Automatically associated channels: SK1 , SK2 , SK3

Title: NS309 decreases rat detrusor smooth muscle membrane potential and phasic contractions by activating SK3 channels.

Authors: Shankar P Parajuli, Kiril L Hristov, Rupal P Soder, Whitney F Kellett, Georgi V Petkov

Journal, date & volume: Br. J. Pharmacol., 2013 Apr , 168, 1611-25

PubMed link: http://www.ncbi.nlm.nih.gov/pubmed/23145946

Abstract
Overactive bladder (OAB) is often associated with abnormally increased detrusor smooth muscle (DSM) contractions. We used NS309, a selective and potent opener of the small or intermediate conductance Ca(2+) -activated K(+) (SK or IK, respectively) channels, to evaluate how SK/IK channel activation modulates DSM function.We employed single-cell RT-PCR, immunocytochemistry, whole cell patch-clamp in freshly isolated rat DSM cells and isometric tension recordings of isolated DSM strips to explore how the pharmacological activation of SK/IK channels with NS309 modulates DSM function.We detected SK3 but not SK1, SK2 or IK channels expression at both mRNA and protein levels by RT-PCR and immunocytochemistry in DSM single cells.
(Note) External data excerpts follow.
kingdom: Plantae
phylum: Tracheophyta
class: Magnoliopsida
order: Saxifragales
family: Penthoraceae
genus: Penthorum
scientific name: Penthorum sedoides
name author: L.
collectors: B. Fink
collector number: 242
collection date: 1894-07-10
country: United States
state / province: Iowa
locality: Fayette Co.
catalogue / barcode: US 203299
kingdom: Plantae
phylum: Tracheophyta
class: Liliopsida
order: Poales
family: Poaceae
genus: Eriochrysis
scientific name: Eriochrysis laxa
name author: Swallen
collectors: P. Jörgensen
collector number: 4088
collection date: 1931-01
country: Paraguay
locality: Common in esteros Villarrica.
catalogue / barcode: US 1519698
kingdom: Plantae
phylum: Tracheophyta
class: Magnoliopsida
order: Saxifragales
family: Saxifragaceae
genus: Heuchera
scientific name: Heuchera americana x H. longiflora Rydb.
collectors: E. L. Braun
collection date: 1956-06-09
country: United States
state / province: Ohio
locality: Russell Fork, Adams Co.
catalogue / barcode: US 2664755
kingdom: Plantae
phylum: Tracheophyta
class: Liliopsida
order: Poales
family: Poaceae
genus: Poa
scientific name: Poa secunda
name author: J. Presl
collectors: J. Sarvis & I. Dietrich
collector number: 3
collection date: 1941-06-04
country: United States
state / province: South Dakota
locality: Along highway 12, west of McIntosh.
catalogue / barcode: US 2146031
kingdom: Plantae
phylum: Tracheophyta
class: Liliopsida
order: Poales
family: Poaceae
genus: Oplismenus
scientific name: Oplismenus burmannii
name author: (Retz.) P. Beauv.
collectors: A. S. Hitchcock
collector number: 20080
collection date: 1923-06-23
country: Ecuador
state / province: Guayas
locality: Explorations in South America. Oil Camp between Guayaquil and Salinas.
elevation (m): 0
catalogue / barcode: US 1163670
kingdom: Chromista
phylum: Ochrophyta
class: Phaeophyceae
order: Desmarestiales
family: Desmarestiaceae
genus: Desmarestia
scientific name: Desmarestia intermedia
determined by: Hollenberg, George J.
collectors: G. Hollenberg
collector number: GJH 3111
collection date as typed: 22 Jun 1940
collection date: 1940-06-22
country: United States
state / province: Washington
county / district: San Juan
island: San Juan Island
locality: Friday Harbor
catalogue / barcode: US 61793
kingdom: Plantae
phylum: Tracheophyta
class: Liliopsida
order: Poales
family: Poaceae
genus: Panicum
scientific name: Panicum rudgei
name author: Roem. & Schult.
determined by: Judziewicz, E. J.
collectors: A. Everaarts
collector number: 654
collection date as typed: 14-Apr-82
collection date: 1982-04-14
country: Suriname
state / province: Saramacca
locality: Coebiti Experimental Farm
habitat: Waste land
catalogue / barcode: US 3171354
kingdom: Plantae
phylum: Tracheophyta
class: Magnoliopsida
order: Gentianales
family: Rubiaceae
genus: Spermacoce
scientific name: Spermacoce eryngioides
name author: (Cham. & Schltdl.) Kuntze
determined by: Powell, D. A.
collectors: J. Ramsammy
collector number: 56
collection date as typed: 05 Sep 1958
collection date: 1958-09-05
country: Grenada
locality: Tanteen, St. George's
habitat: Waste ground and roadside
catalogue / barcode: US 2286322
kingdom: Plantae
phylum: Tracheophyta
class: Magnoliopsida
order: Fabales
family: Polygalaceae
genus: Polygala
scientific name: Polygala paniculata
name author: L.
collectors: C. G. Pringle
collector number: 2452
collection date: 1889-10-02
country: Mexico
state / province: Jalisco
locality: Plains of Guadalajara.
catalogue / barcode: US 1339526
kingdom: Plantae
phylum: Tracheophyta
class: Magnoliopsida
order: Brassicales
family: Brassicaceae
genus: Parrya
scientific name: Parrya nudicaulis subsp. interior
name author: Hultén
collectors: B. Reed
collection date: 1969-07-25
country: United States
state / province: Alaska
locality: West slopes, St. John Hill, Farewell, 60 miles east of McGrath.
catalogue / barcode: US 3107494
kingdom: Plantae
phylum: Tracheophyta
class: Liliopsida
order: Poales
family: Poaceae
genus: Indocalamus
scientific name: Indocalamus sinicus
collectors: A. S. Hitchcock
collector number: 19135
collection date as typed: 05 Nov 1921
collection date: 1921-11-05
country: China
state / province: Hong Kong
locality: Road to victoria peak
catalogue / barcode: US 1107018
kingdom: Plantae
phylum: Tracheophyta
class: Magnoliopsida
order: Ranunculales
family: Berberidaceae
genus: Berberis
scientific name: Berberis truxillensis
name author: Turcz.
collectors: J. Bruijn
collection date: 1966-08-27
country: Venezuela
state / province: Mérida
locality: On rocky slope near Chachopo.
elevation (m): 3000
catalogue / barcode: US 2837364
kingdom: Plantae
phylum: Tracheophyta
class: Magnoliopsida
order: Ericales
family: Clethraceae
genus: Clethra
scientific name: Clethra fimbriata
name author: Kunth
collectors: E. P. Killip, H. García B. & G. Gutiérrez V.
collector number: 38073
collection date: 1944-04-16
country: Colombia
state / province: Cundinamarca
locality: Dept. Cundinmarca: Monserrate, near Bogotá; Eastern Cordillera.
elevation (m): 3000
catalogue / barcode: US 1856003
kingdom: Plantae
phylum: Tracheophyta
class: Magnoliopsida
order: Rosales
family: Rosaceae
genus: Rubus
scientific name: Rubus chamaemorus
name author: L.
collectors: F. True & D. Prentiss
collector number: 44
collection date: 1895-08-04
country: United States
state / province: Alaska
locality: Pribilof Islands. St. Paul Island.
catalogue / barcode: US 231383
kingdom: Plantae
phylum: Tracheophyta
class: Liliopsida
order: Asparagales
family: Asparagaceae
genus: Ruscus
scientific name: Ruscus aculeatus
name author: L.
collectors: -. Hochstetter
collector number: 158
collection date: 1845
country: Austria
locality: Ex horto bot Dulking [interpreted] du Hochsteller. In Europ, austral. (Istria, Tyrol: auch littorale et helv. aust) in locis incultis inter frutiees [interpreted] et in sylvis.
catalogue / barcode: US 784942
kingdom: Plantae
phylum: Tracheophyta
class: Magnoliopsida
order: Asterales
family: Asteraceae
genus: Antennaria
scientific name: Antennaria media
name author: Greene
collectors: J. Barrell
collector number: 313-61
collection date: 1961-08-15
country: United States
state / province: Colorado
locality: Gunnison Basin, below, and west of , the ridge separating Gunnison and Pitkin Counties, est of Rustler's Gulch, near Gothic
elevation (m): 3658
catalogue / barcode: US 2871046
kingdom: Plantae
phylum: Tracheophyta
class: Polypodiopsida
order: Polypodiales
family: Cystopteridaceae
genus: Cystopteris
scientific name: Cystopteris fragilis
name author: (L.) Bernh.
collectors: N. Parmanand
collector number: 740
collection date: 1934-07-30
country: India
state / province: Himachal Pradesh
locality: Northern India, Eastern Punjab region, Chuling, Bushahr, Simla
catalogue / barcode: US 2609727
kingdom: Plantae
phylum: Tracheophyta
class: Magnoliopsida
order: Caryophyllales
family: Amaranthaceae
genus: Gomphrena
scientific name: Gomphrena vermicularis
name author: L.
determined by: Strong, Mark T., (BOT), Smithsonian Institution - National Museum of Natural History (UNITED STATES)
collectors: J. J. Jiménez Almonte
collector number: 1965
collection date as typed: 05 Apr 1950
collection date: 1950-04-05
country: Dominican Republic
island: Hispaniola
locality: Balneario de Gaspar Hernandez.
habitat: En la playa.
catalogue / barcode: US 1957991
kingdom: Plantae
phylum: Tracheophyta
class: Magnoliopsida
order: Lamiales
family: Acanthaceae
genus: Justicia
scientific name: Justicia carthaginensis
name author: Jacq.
NS309 (10 μM) significantly increased the whole cell SK currents and hyperpolarized DSM cell resting membrane potential. The NS309 hyperpolarizing effect was blocked by apamin, a selective SK channel inhibitor. NS309 inhibited the spontaneous phasic contraction amplitude, force, frequency, duration and tone of isolated DSM strips in a concentration-dependent manner. The inhibitory effect of NS309 on spontaneous phasic contractions was blocked by apamin but not by TRAM-34, indicating no functional role of the IK channels in rat DSM. NS309 also significantly inhibited the pharmacologically and electrical field stimulation-induced DSM contractions.Our data reveal that SK3 channel is the main SK/IK subtype in rat DSM. Pharmacological activation of SK3 channels with NS309 decreases rat DSM cell excitability and contractility, suggesting that SK3 channels might be potential therapeutic targets to control OAB associated with detrusor overactivity.